The aggregate "average score 3.4" hides everything. Useful information is in the per-dimension and per-scenario breakdown. "Specificity 4.2, domain-correctness 2.6" tells you the model is articulate and wrong, which is a very different problem from "Specificity 2.1, domain-correctness 4.4," which is correct and unreadable.

Fluent failures score higher than they should. An LLM-judge will give a well-organized wrong answer a 3.5 because it looks complete. The fix is veto-style scoring — if domain-correctness is below 3, the overall is capped at 3. Otherwise the polish carries the day.
Same prompt, same scenario, scores drift across runs even at temperature 0.2. If you don't run N≥3 repeats and report the std-dev, you'll convince yourself things changed when they didn't.

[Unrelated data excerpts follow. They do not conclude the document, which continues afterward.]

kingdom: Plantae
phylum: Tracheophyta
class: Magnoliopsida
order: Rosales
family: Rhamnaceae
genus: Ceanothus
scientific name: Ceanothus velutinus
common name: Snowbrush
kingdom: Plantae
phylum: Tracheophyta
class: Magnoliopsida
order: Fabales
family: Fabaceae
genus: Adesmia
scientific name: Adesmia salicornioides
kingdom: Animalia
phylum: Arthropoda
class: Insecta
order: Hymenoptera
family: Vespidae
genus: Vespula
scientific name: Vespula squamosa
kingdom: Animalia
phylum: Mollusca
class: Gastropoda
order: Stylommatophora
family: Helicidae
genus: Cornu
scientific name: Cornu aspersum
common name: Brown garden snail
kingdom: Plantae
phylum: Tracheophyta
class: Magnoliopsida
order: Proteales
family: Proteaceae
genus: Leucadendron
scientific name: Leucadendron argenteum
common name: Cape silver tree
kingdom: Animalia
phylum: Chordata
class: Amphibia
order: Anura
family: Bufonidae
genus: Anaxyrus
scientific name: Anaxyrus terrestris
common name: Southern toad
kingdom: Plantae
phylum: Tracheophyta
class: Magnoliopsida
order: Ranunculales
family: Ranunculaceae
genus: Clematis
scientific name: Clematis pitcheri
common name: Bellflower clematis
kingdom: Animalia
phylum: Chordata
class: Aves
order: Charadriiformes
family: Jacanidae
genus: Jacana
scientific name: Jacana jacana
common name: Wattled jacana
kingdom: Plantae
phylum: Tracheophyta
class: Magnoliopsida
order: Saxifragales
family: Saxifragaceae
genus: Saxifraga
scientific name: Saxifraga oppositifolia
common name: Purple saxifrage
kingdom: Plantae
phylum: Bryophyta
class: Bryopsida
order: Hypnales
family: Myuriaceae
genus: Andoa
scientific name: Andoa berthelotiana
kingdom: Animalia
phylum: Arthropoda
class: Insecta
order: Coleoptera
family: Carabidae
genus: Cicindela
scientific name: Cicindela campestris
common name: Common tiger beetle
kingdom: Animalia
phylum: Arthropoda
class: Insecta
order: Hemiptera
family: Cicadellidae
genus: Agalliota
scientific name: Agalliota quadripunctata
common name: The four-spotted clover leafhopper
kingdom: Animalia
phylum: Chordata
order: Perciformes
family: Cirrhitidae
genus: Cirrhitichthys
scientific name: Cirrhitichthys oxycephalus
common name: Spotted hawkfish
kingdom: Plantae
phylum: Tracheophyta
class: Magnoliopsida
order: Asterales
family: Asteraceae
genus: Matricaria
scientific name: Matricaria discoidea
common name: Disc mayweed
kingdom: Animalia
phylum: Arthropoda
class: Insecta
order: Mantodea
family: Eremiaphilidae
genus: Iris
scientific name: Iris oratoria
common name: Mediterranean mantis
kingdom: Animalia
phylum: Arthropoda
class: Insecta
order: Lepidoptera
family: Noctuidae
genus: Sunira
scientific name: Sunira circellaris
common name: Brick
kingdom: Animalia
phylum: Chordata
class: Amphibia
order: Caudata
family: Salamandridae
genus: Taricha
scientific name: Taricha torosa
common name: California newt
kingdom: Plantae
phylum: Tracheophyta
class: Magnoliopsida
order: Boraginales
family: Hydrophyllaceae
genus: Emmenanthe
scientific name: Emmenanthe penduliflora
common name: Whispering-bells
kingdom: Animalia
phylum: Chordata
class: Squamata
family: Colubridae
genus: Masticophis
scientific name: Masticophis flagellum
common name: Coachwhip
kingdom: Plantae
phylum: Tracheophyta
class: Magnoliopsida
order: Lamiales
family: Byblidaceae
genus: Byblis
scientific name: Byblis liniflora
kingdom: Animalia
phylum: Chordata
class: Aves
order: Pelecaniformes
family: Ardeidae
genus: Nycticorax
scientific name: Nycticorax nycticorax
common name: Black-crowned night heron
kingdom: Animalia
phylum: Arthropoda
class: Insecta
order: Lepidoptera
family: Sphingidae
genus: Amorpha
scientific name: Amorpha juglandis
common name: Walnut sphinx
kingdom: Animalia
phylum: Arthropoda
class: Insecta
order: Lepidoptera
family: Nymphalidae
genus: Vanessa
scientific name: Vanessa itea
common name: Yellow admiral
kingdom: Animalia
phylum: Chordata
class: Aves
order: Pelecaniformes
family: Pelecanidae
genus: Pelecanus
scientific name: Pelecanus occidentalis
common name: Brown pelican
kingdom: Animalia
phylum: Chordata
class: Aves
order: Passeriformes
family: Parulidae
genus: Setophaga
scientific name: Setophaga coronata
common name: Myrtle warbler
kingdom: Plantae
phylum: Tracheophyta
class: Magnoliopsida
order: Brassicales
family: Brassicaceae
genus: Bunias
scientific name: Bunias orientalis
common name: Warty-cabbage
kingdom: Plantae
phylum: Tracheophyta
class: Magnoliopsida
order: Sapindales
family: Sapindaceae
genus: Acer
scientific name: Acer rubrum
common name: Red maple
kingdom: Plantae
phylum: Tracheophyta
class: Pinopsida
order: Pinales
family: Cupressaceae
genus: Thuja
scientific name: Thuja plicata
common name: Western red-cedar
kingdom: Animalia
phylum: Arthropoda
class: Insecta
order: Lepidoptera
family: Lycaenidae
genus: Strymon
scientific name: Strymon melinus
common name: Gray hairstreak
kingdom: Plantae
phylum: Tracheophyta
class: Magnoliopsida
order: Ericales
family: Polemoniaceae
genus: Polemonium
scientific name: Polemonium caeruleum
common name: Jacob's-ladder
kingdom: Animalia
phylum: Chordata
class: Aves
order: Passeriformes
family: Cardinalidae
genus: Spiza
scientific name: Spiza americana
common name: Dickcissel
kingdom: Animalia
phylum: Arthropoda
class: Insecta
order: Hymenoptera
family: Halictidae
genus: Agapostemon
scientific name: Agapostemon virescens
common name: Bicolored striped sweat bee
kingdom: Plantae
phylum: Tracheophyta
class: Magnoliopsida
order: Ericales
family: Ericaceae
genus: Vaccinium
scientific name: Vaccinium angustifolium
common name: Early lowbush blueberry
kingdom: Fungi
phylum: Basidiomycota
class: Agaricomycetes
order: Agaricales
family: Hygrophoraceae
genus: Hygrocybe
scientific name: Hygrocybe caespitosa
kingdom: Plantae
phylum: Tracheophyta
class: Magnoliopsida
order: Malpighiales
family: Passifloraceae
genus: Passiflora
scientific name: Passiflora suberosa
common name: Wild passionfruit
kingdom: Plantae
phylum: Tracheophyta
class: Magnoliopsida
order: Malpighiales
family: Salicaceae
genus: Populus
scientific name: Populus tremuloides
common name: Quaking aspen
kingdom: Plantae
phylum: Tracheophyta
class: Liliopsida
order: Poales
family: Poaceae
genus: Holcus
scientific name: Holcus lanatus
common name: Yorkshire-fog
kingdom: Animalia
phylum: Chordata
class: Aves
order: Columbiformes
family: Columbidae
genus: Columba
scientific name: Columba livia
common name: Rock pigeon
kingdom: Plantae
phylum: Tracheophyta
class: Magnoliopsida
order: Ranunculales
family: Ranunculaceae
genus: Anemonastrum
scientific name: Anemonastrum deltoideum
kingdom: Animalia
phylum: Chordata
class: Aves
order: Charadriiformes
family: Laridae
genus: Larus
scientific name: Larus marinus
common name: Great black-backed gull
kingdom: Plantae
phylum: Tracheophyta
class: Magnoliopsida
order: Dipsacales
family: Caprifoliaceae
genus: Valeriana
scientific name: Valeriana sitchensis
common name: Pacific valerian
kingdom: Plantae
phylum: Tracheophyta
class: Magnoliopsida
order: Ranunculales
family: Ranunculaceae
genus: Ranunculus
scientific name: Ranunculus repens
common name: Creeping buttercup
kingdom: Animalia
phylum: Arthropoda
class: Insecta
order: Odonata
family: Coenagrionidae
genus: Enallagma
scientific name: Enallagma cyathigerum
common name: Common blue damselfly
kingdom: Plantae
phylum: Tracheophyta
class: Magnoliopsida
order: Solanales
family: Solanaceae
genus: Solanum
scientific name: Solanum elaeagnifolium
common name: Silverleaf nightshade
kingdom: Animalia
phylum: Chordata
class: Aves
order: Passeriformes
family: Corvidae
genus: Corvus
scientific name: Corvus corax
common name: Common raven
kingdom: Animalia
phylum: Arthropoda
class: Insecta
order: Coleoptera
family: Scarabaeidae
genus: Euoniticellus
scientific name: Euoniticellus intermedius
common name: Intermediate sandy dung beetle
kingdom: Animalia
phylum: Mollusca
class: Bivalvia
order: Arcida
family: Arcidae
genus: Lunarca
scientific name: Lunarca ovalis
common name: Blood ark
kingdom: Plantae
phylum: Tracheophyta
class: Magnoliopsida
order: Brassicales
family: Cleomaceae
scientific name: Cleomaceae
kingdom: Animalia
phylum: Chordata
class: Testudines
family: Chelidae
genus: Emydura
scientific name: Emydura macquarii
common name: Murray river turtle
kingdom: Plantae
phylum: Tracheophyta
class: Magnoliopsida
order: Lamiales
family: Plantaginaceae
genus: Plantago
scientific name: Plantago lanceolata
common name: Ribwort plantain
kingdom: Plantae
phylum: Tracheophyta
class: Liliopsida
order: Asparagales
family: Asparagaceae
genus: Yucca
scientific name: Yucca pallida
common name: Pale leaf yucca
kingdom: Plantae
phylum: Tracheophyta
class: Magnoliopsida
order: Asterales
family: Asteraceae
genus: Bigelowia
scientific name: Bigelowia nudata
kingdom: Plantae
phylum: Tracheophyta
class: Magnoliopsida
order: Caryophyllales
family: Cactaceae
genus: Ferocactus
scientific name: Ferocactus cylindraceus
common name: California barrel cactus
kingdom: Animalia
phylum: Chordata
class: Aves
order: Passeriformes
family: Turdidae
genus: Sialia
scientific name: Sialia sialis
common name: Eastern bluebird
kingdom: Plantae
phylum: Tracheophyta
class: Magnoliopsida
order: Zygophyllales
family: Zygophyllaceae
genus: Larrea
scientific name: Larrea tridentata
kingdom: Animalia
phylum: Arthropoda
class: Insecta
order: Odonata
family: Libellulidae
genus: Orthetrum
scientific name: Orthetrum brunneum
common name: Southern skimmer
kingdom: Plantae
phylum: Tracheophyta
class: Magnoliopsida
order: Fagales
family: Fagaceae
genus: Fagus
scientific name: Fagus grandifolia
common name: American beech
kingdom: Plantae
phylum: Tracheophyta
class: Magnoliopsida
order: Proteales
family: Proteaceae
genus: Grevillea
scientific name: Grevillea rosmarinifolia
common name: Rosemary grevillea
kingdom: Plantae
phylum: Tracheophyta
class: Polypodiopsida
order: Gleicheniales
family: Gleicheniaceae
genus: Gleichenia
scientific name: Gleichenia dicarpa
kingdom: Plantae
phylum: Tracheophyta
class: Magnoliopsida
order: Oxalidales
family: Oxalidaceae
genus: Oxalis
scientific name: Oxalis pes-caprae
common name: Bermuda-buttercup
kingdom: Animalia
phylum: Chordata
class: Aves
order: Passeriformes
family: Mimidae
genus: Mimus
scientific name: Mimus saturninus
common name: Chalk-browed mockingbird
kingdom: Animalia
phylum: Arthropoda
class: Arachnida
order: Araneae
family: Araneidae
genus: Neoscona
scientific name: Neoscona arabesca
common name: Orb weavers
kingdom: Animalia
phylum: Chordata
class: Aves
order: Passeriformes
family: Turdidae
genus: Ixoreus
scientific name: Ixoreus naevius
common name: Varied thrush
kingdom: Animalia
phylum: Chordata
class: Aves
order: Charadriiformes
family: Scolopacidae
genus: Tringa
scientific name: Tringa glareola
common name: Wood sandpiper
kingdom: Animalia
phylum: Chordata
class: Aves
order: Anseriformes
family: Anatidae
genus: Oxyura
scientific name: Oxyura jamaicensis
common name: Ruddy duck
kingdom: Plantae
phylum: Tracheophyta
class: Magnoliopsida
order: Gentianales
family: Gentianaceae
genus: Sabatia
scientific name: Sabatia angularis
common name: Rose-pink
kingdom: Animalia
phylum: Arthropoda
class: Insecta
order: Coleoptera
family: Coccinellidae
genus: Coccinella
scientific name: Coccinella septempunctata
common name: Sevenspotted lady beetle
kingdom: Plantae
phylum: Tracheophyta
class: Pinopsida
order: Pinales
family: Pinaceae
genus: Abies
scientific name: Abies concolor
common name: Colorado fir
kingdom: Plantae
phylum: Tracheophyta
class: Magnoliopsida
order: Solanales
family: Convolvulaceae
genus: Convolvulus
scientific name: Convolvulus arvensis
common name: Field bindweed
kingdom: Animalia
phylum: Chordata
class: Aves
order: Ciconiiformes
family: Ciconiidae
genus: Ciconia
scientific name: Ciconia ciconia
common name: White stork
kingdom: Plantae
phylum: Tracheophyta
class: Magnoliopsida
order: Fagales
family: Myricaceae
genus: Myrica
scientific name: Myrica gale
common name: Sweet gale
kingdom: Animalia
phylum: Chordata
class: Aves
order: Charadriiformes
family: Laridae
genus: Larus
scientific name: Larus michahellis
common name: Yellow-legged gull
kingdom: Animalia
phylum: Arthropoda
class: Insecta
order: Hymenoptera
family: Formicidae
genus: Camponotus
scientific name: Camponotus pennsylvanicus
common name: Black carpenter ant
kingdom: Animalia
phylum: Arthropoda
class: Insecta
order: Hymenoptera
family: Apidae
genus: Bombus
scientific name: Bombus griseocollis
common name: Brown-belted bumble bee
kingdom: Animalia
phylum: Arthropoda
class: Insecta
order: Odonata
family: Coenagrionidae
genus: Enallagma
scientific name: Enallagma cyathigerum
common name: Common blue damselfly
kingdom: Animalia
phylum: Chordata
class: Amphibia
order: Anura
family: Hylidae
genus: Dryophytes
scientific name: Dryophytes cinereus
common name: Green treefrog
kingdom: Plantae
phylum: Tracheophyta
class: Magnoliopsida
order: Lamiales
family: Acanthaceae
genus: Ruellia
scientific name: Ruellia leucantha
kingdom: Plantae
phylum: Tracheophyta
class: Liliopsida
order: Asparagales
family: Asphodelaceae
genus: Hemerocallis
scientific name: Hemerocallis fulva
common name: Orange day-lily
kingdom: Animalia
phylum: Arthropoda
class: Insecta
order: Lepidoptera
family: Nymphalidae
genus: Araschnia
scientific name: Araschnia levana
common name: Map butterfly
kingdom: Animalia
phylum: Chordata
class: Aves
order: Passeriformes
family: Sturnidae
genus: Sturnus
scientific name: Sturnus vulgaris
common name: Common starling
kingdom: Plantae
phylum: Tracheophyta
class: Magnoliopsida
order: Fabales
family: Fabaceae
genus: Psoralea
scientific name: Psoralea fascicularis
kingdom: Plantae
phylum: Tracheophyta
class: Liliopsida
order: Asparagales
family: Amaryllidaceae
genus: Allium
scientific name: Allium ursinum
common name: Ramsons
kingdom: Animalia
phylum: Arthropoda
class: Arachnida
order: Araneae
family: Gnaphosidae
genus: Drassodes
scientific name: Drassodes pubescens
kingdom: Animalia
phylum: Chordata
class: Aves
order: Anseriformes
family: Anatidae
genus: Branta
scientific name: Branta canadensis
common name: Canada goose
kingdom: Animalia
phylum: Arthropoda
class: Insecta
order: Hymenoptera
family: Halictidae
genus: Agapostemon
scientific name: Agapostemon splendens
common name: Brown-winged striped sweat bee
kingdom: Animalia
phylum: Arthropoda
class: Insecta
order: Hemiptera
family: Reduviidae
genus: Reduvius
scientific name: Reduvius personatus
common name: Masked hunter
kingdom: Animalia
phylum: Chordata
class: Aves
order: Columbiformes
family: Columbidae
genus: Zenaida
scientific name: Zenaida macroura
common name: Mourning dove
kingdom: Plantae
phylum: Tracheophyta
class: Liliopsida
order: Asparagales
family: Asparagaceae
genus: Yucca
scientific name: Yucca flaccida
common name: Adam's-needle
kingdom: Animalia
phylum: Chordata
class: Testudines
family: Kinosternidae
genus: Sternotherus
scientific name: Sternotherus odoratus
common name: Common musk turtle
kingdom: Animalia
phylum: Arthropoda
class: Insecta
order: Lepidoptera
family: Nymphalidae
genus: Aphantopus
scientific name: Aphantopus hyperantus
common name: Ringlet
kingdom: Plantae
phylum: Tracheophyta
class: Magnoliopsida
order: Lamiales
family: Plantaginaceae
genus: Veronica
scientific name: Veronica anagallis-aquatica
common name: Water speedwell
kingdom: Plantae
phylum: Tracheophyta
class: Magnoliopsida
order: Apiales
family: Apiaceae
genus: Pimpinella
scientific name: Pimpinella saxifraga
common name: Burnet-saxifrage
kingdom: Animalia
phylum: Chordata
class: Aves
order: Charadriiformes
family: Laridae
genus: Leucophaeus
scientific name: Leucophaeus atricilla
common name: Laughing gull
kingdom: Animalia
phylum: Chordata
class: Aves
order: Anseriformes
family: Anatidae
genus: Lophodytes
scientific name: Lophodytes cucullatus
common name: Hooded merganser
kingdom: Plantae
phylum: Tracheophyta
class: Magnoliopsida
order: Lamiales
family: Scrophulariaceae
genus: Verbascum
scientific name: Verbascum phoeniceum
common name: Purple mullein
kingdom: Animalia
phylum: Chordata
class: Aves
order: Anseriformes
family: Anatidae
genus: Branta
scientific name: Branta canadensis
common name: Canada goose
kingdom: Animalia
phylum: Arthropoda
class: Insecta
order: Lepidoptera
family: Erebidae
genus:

None of those are obvious without measurement. All of them affect what you do next.

Offline isn't enough; production tells you what your scenarios missed

The offline suite catches regressions. It doesn't catch the failures you didn't think of. The production signal does.

The minimal version of that loop:

Sample 1-2% of real user sessions, anonymized, into a review queue.

Score them against the same rubric on a weekly cadence.
When a new failure mode shows up that the offline suite doesn't cover, add it as a scenario.

The offline suite grows over time. That's a sign the system is being learned from, not a sign that something's wrong.

What I'd say to someone about to add another tool

Before adding a tool, write 20 scenarios that exercise the current system, score them, and find out where the failures actually live. If the answer is "we have no idea, we just know it's wrong sometimes," that's not a tool problem. That's the part you have to fix first, because adding a tool to an unmeasured system just hides the regression you're about to ship.

The agent systems I trust aren't the ones with the most capability. They're the ones whose teams can tell me, in numbers, what success looks like, how often they hit it, and what fails when they don't.